The water pressure and temperature were great. They provided Arctica Pure toiletries, I actually love their shampoo.
The laundry service price is expensive so pack effectively! Layers are the keys! I packed thermal/thick leggings, 2 snow/ski pants, thermal tees, fleece jackets/hoodies, wool socks, a hat that covered my ears, a scarf, a pair of ski gloves, and a pair of fleece gloves that I can use my phone and camera. Sunglasses are a big help and sunscreen is a must! We didn’t even pack hiking boots as there are special rules on those (rubber boots only) and the cruise provides those free to rent for the duration of the cruise!
Rubber slippers were provided, I like that they gave two sizes and those were comfortable. I saw a lot of people even walking on those throughout the ship!
After we settled down, it was time to head to the info session on deck 6. All the information, activities, and booking dinner reservations can be found via their Hurtigruten app once you boarded the ship and connected to their wifi. Surprisingly, their free wifi was fast enough to check emails, connect with friends and families, share photos, and check websites and news! We had some occasion dropouts but mostly connected throughout the cruise while in Antarctica!!! WOW technology these days!!!

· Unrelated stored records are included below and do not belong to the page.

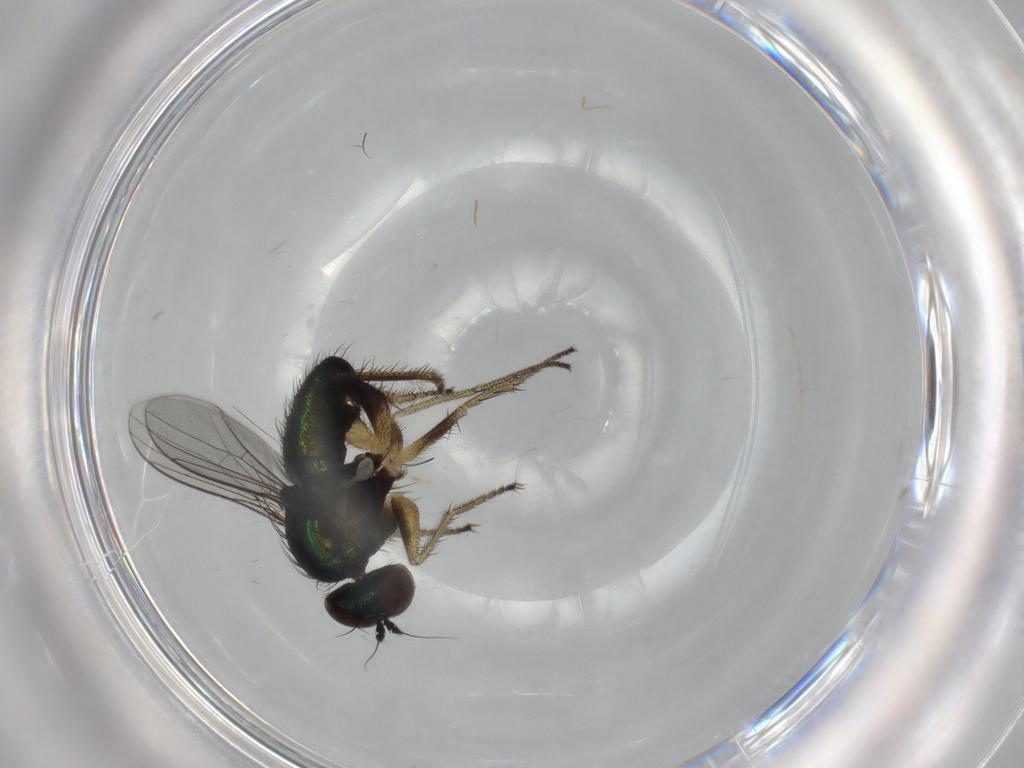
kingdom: Animalia
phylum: Arthropoda
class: Insecta
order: Diptera
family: Dolichopodidae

They projected the weather forecast for the Drake Passage for the next two days…..urg…according to the color coding: more red means rough sea while green means calm sea. They predicted 5 meters (~16 feet) wave and to them, that was a “moderate” rough sea. I took my prescribed pill for seasickness and so glad to report back that it worked!

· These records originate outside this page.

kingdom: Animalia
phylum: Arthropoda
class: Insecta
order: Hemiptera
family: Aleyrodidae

After the info session, I was starving so we located one of the restaurants – Restaurant Fredheim to have a quick bite. The menu:
Unlike previous cruises that I took where their restaurants catered to thousands of passengers, the maximum capacity of this ship was 500 so the restaurants actually looked more like a restaurant instead of a buffet.

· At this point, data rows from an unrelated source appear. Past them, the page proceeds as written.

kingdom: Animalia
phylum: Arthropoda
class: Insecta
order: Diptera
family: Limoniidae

The restaurant maybe could fit max 50 guests at once I am guessing. At peak lunchtime, there was a wait as there are only 3 restaurants on the ship and one of those is for suite guests only.
We ordered a strawberry and a blueberry milkshake; we were so addicted to their blueberry milkshake that we had one each day 😛 There’s also a “cloudberry” milkshake on the menu but they never have that during our cruise – they ran out of cloudberry or not in season? I never had cloudberry before, anyone had it? It was my first time even hearing that have such a berry, apparently, it’s from the Nordics.
We ordered scallop sticks and wow the scallops were big and not overcooked! That was the best scallop we had on that trip; their quality was very inconsistent!
The king crab roll, the chef who made this was very cheap on the crab meat! We had the roll later on and was much better filled with crab meat!
The view outside from the restaurant:
Lastly, a safety drill that all passengers must attend at one of the restaurants, they took attendance and the ship can’t set sail until everyone attended. Then, we headed up to deck 10 to take photos of Ushuaia as the ship started the voyage to Antarctica!
Our assigned dinner time was at 7:45 PM at Restaurant Aune. The first night was assigned to manage the flow and the rest of the days were pretty much first come first served. They said reservation is recommended but we never have an issue finding an open table. Also, there were 280 passengers on board only versus the full capacity of 500 🙂 Restaurant Aune opens for breakfast, lunch, and dinner while Restaurant Fredheim opens for some early breakfast, some lunch days, and some dinner days. The other restaurant, Restaurant Lindstrøm, is for suite guests only during breakfast and lunch while dinner is open for other guests at a supplement cost of 25 Euros per person.
The first-night welcome dinner was buffet style at buffet quality and after that went downhill…
Near the Science Center were board games that you can borrow:
The Science Center:
A model of the ship:
There’s a huge TV that spans from deck 4 to deck 10!! The glass elevators have the front views of the huge TV:
At deck 10 is the Explorer lounge & bar and where the captain’s welcome drink was held.
The captain and the crew:
The sun was setting as we set sail out the Beagle Channel:
We got back to our room to have a good night’s sleep.